Learning Journey Tel Aviv

2019 haben wir eine Learning Journey nach Tel Aviv unternommen, denn wir sind davon überzeugt, dass wir neue Dinge erleben müssen, um sie wirklich zu verstehen.

Wieso ist gerade Tel Aviv so ein Hot Spot für Start Ups? Auf unserer Reise erfahren wir eine ganze Reihe von Gründen, die zusammen dieses riesige Potential ergeben. Doch mit welchen Start Ups wollen wir kooperieren?

1991 zerfiel die Sowjetunion, eine Million sowjetischer Juden zog nach Israel, vor allem die „Intelligenzija“ und darunter waren viele Ingenieure und Wissenschaftler. Die bestehenden Firmen konnten nicht auf einen Schlag so viele Menschen einstellen und deshalb begann die Regierung ein Inkubatoren-Programm: Es sollte den Neuankömmlingen helfen, eigene Firmen zu gründen.
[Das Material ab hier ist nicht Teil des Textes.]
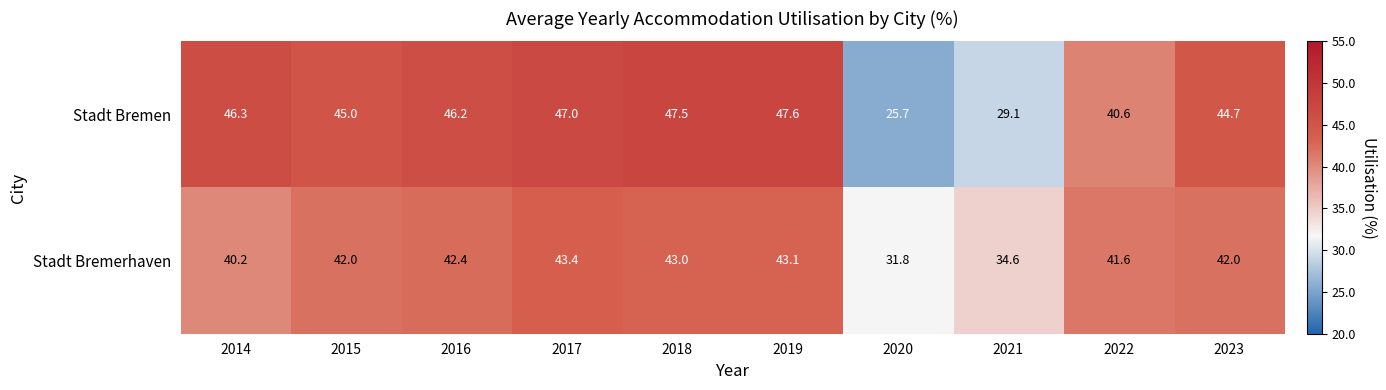

Is it true that Stadt Bremerhaven equals 41.6 at 2022?

True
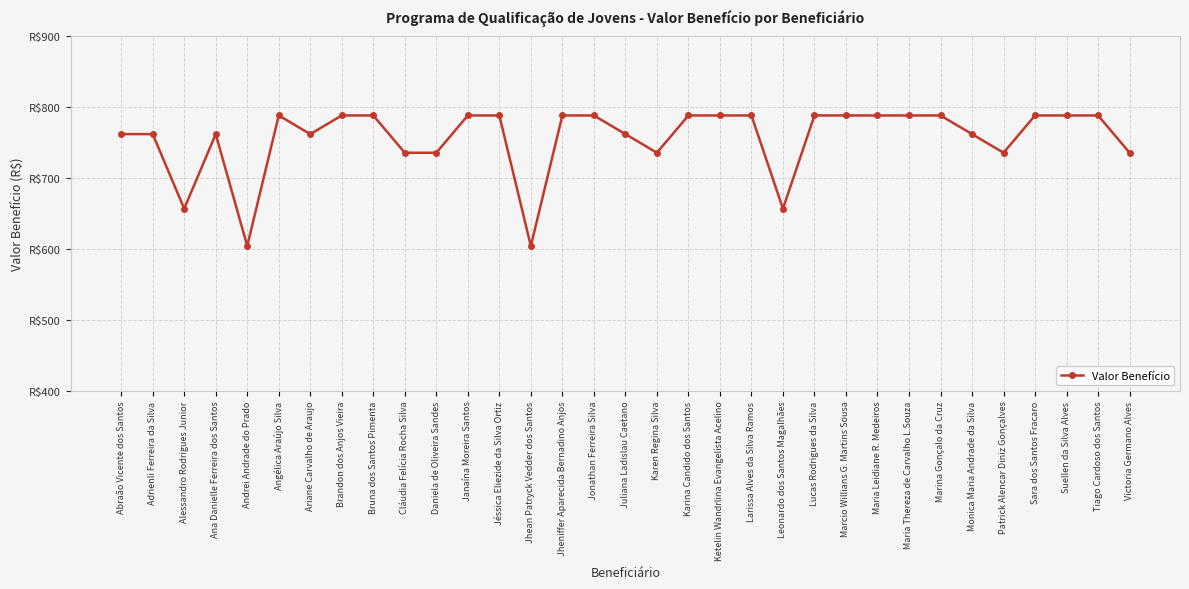

The value at Cláudia Felícia Rocha Silva is 735.5. True or false?

True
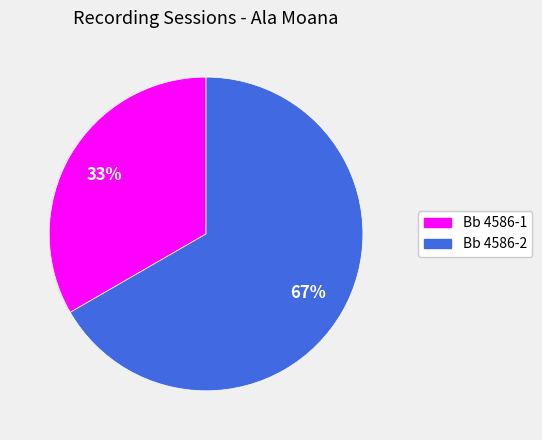

How many slices are in this pie chart?

2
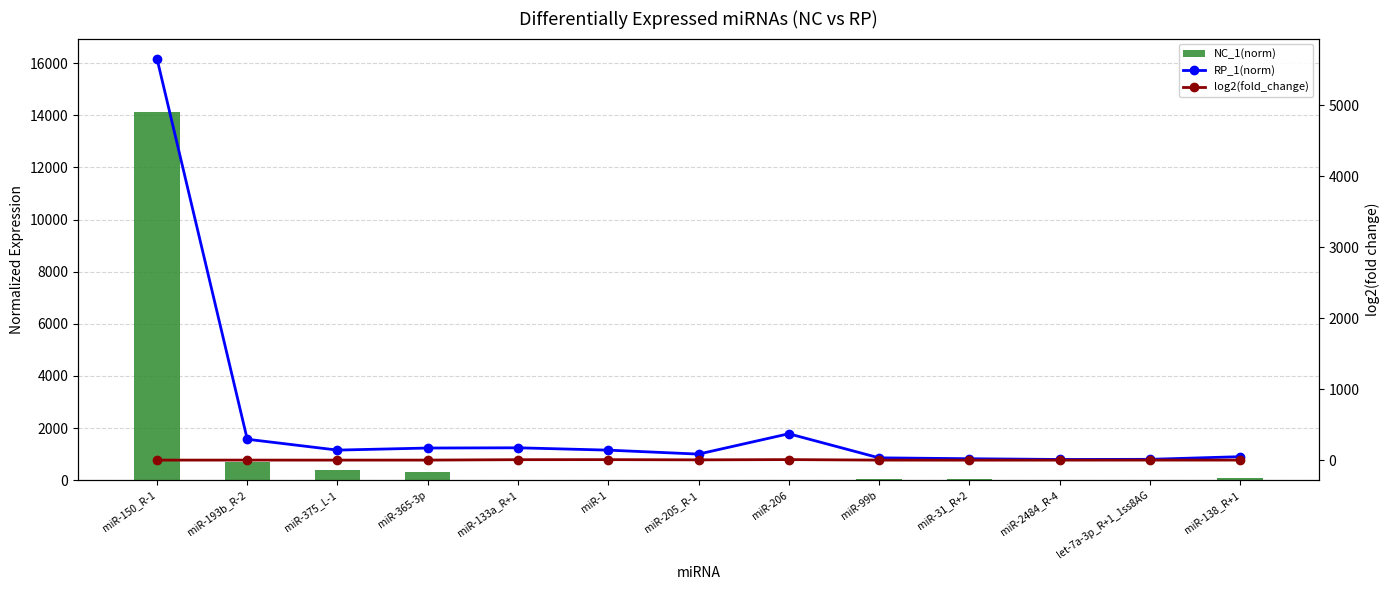

What value does the log2(fold_change) series have at miR-150_R-1?

-1.3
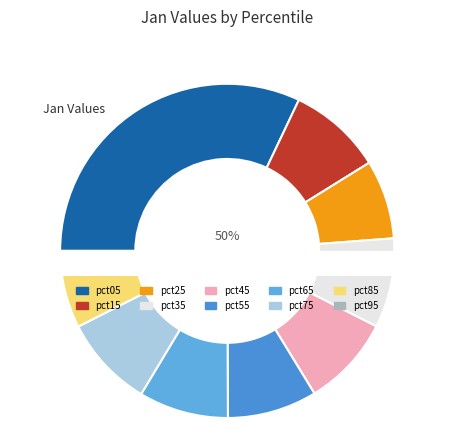

How many slices are in this pie chart?

10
Wir lassen die Stadt nach der Landung auf uns wirken. Viel Chaos, viel Lärm, viel Schmutz. Nichts deutet auf eine High-Tech Metropole hin. Unser Taxichauffeur, aus Russland vor 18 Jahren eingewandert, erzählt uns: „Der Rohstoff für Israels Entwicklung hin zum Hightech-Standort waren weder Gas noch Öl, sondern Bildung. Aber in die Infrastruktur wird nicht investiert, es gibt keine öffentlichen Verkehrsmittel wie U-Bahn oder Straßenbahn.“

Das israelische High-Tech Wunder liegt auch in deren Mentalität und kulturellen Vielfalt begründet. Egal ob wir in der Altstadt oder entlang der Rothschild Allee spazieren, oder während einer Rollerfahrt entlang der Strandpromenade oder am Strand spazieren gehen, überall begegnen wir offenen Menschen verschiedenster Nationen, mit denen wir leicht ins Gespräch kommen. Viele sitzen mit ihren Laptops in einer Bar oder in einem Kaffee. Wir unterhalten uns bis in die frühen Morgenstunden über die Start Up Szene in Tel Aviv. Die Angst vor dem Scheitern gibt es bei den Israelis nicht. Wenn man scheitert, hat man viele Erfahrungen gemacht, die wertvoll für einen Neubeginn sind. Selbstverständlich hat nicht jede israelische Gründung Erfolg;  fast jede zweite Firma macht im Schnitt nach dreieinhalb Jahren wieder zu. Aber Versuch und Irrtum gelten hier als Teil des Spiels.

Israelis erstellen nur einen groben Plan und ändern ihn dann ständig, sie improvisieren lieber. Israelis sind laute Menschen, überall wird laut ins Smartphone gesprochen, laut ein Webinar angehört, laut diskutiert. In einem Meeting in Österreich hört man zu und schreibt mit. Israelis schreien durcheinander, streiten und kritisieren. Das ist anstrengend, aber so kommen gute Ideen auf den Tisch.

In Israel absolviert beinahe jeder Wehrpflichtige, egal ob männlich oder weiblich, zwei bis drei Jahre Wehrdienst. Dazu lernen die jungen Leute viel über Management und sind in der Lage, in jungen Jahren Verantwortung für ein Team zu übernehmen. Tatsächlich haben viele der mir bekannten israelischen Gründer in der sogenannten Intelligence Unit gedient und sich meist irgendwie mit Cyber-Security beschäftigt.

Facts: Tel Aviv hat es in vielen Gründerstatistiken weit, wenn nicht ganz nach vorne geschafft: Tel Aviv verzeichnet das größte Risikokapital pro Kopf, die höchste Start-up-Dichte je Einwohner und bietet das beste Ökosystem für Gründer außerhalb der Vereinigten Staaten. Tel Aviv hat sich mit rasender Geschwindigkeit zum neuen Silicon Valley entwickelt. 5,2 Milliarden Dollar hat Israel allein letztes Jahr in Jungunternehmen investiert – rund 1.000 der insgesamt 3.400 Start-ups befinden sich in Tel Aviv. Vorangetrieben werden die großen Hypes wie Cybersecurity, künstliche Intelligenz, selbstfahrende Fahrzeuge, Robotik, Drohnen oder biometrische Gesichtserkennung.